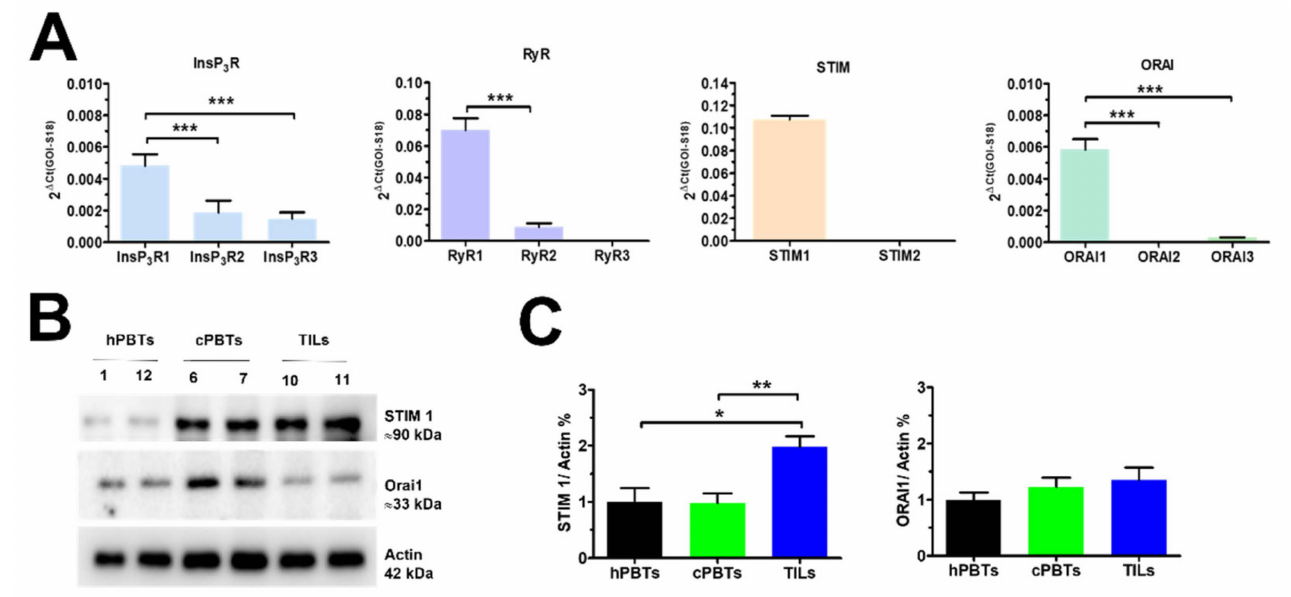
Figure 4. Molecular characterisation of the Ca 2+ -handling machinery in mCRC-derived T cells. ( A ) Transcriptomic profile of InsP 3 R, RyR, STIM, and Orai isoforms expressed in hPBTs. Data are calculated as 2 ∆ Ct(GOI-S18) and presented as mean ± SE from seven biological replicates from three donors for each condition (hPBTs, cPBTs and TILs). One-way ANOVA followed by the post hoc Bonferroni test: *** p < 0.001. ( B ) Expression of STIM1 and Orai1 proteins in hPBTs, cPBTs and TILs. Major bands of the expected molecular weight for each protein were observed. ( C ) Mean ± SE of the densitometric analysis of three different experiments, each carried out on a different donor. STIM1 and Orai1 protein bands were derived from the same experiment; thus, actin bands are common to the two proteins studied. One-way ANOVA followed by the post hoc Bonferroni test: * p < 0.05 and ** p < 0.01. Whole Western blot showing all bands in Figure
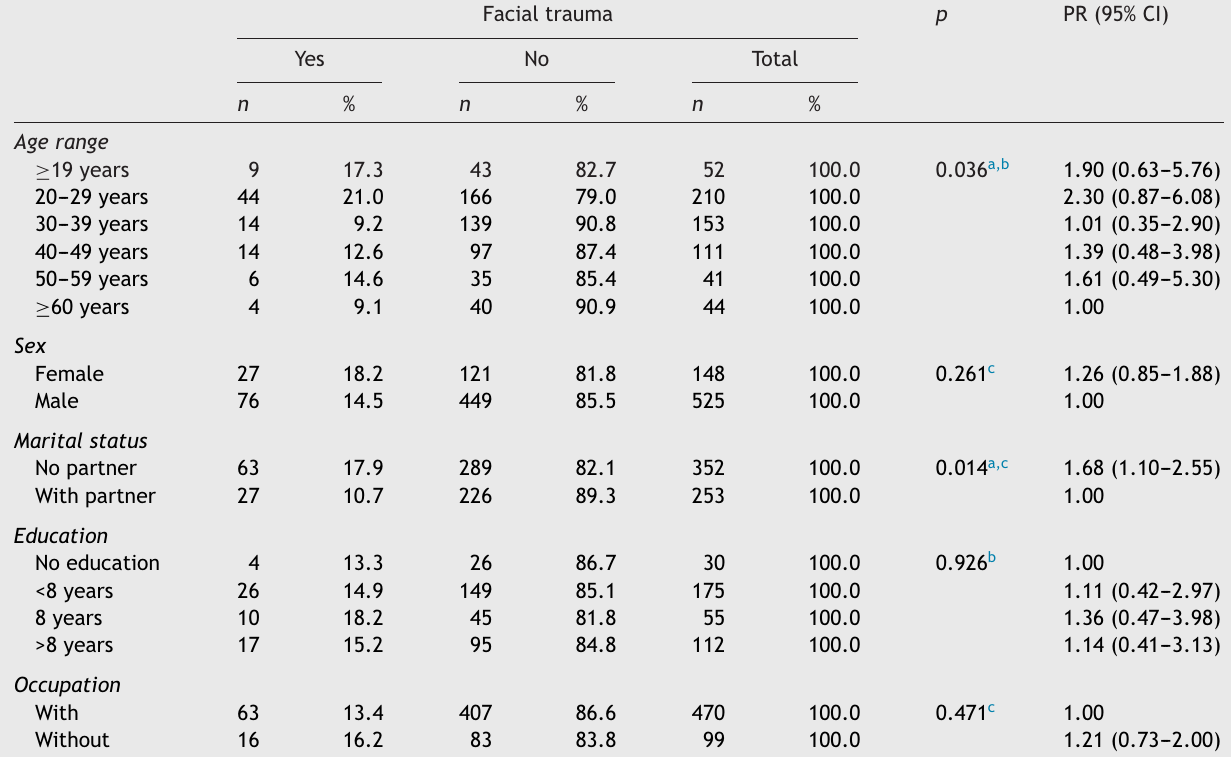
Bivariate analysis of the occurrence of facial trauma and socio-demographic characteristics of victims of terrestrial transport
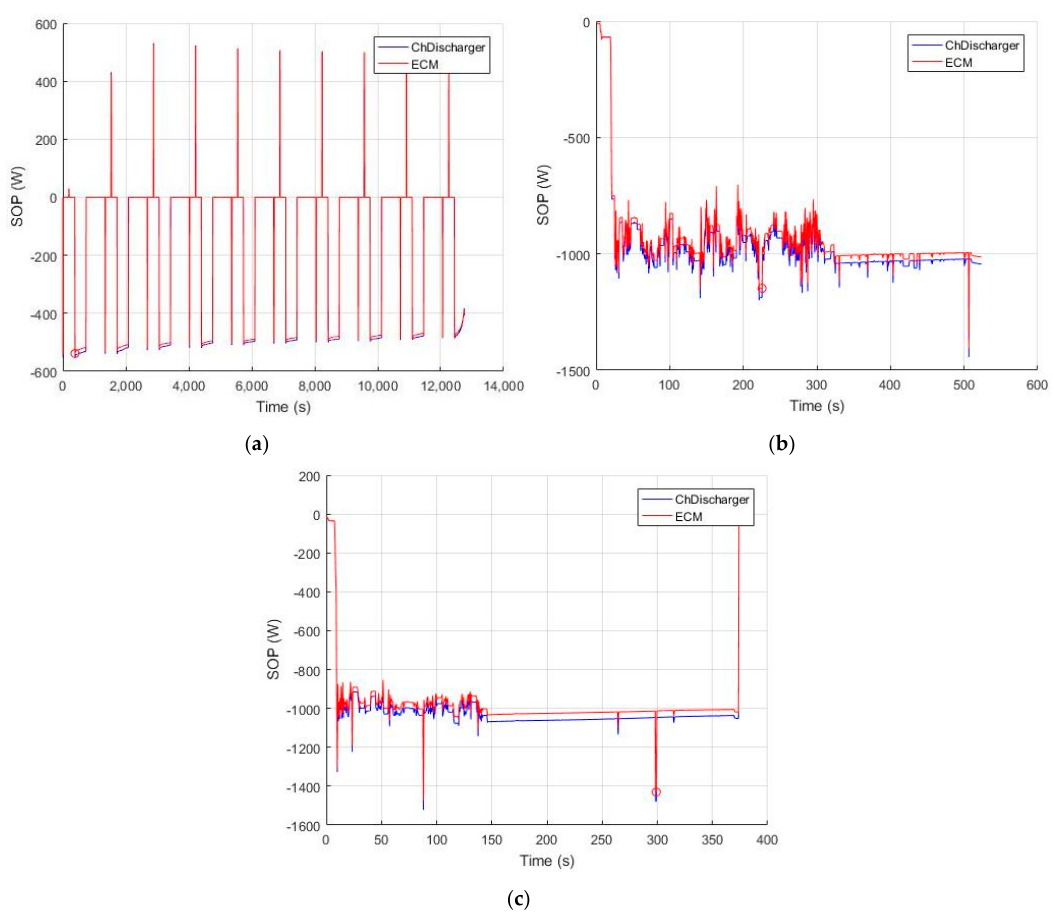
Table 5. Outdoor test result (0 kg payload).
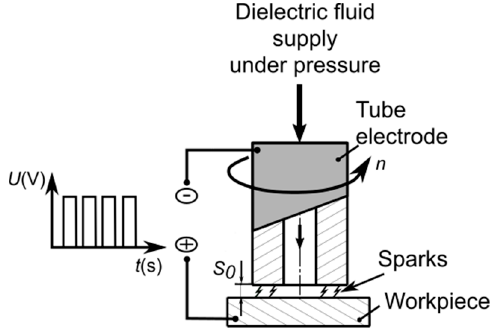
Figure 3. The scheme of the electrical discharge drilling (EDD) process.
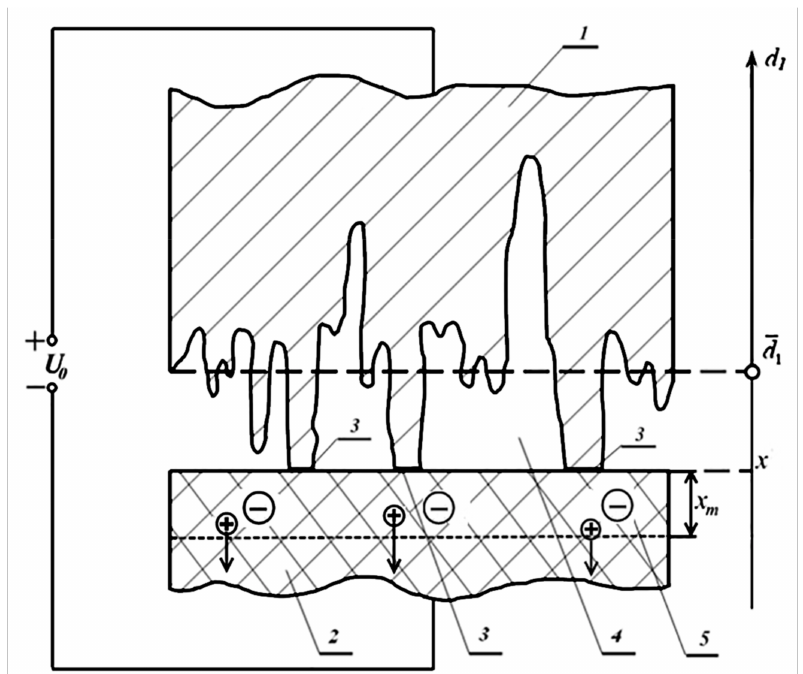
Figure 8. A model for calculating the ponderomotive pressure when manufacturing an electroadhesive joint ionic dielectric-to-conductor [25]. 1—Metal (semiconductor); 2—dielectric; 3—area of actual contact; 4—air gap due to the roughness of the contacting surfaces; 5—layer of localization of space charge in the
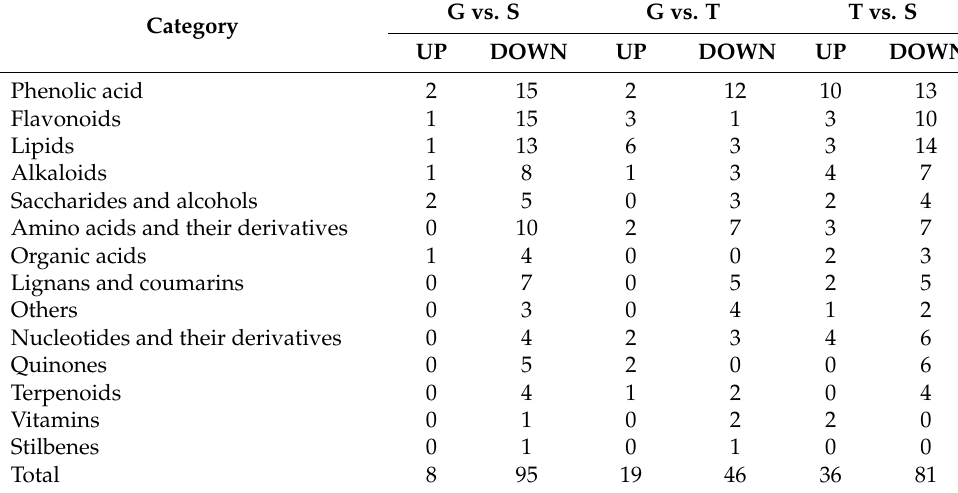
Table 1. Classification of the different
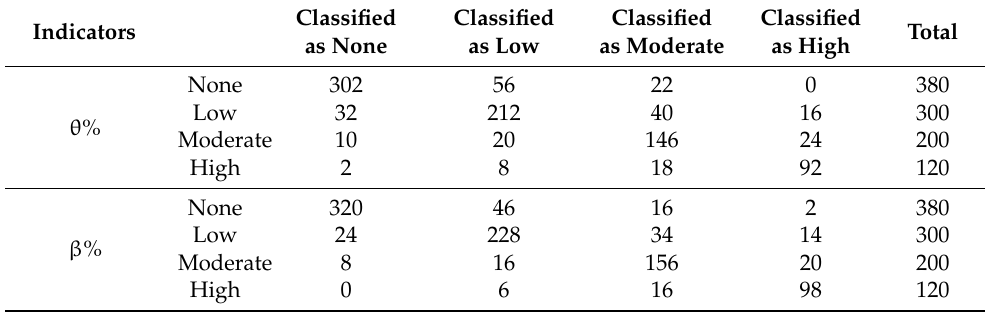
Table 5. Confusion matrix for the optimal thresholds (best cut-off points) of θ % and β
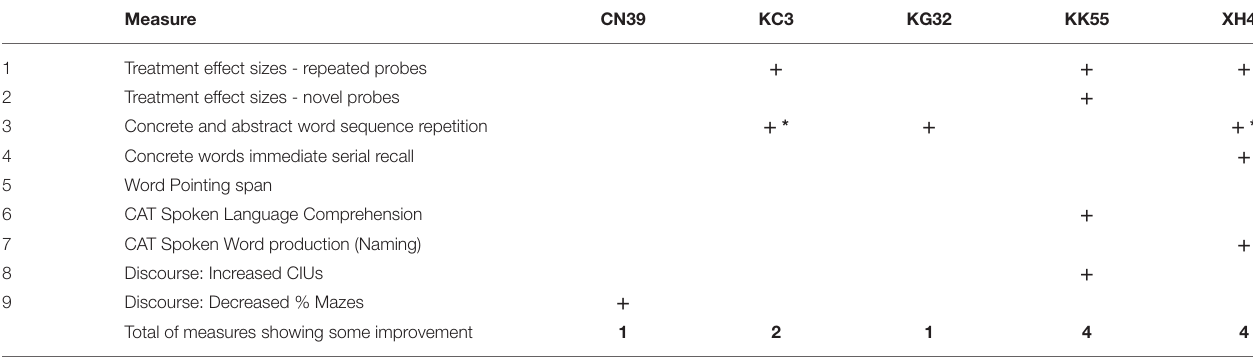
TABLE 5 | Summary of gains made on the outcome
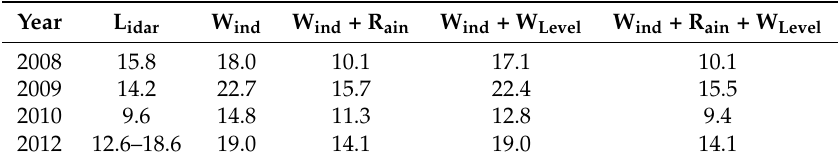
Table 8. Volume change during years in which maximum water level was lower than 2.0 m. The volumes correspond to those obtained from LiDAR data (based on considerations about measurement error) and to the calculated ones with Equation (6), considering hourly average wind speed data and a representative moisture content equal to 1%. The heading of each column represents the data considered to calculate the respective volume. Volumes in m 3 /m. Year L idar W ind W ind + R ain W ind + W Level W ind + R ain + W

- **What you should do**
Look above for the line with "Table 5. Outdoor test result (0 kg payload)." and the line with "TABLE 5 | Summary", then restate exactly those two lines and all lines between them, with no pictures.

- **Final answer**
Table 5. Outdoor test result (0 kg payload).
Figure 3. The scheme of the electrical discharge drilling (EDD) process.
Figure 8. A model for calculating the ponderomotive pressure when manufacturing an electroadhesive joint ionic dielectric-to-conductor [25]. 1—Metal (semiconductor); 2—dielectric; 3—area of actual contact; 4—air gap due to the roughness of the contacting surfaces; 5—layer of localization of space charge in the
Table 1. Classification of the different
Table 5. Confusion matrix for the optimal thresholds (best cut-off points) of θ % and β
TABLE 5 | Summary of gains made on the outcome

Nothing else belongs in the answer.